Report every line in the items below that contains the word "Come", copying each such line in full.

####################

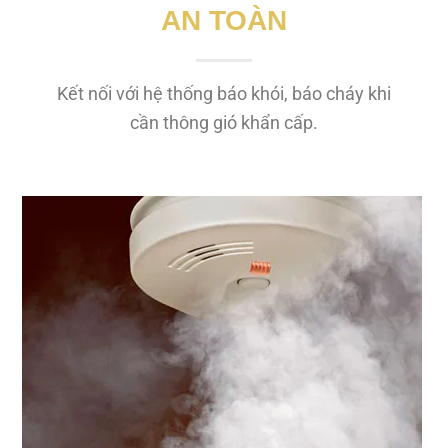
AN TOÀN
Kết nối với hệ thống báo khói, báo cháy khi
cần thông gió khẩn cấp.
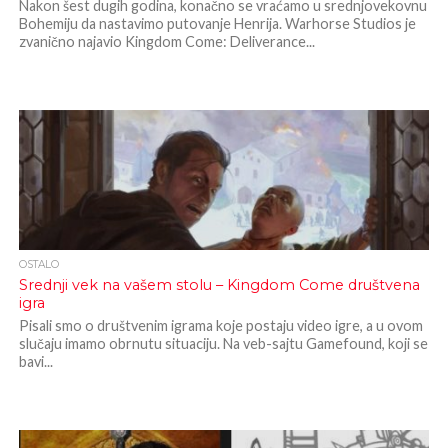
Nakon šest dugih godina, konačno se vraćamo u srednjovekovnu
Bohemiju da nastavimo putovanje Henrija. Warhorse Studios je
zvanično najavio Kingdom Come: Deliverance...
OSTALO
Srednji vek na vašem stolu – Kingdom Come društvena
igra
Pisali smo o društvenim igrama koje postaju video igre, a u ovom
slučaju imamo obrnutu situaciju. Na veb-sajtu Gamefound, koji se
bavi...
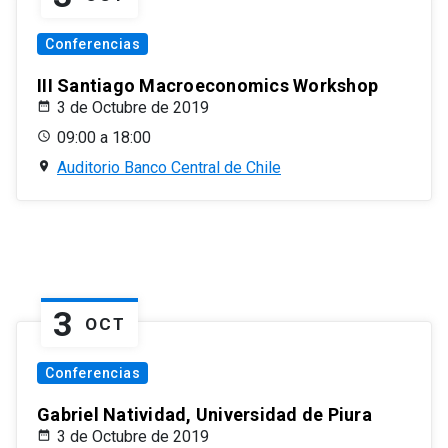
Conferencias
III Santiago Macroeconomics Workshop
3 de Octubre de 2019
09:00 a 18:00
Auditorio Banco Central de Chile
3
OCT
Conferencias
Gabriel Natividad, Universidad de Piura
3 de Octubre de 2019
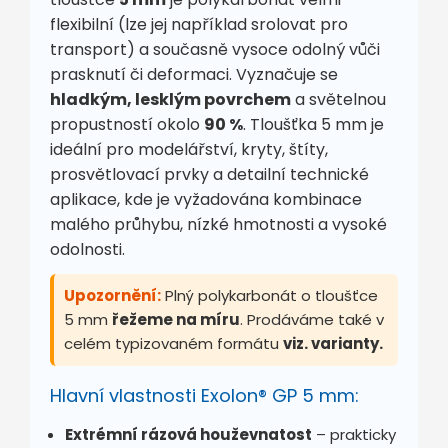
flexibilní (lze jej například srolovat pro
transport) a současně vysoce odolný vůči
prasknutí či deformaci. Vyznačuje se
hladkým, lesklým povrchem
a světelnou
propustností okolo
90 %
. Tloušťka 5 mm je
ideální pro modelářství, kryty, štíty,
prosvětlovací prvky a detailní technické
aplikace, kde je vyžadována kombinace
malého průhybu, nízké hmotnosti a vysoké
odolnosti.
Upozornění:
Plný polykarbonát o tloušťce
5 mm
řežeme na míru
. Prodáváme také v
celém typizovaném formátu
viz. varianty.
Hlavní vlastnosti Exolon® GP 5 mm:
Extrémní rázová houževnatost
– prakticky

####################

Answer box
zvanično najavio Kingdom Come: Deliverance...
Srednji vek na vašem stolu – Kingdom Come društvena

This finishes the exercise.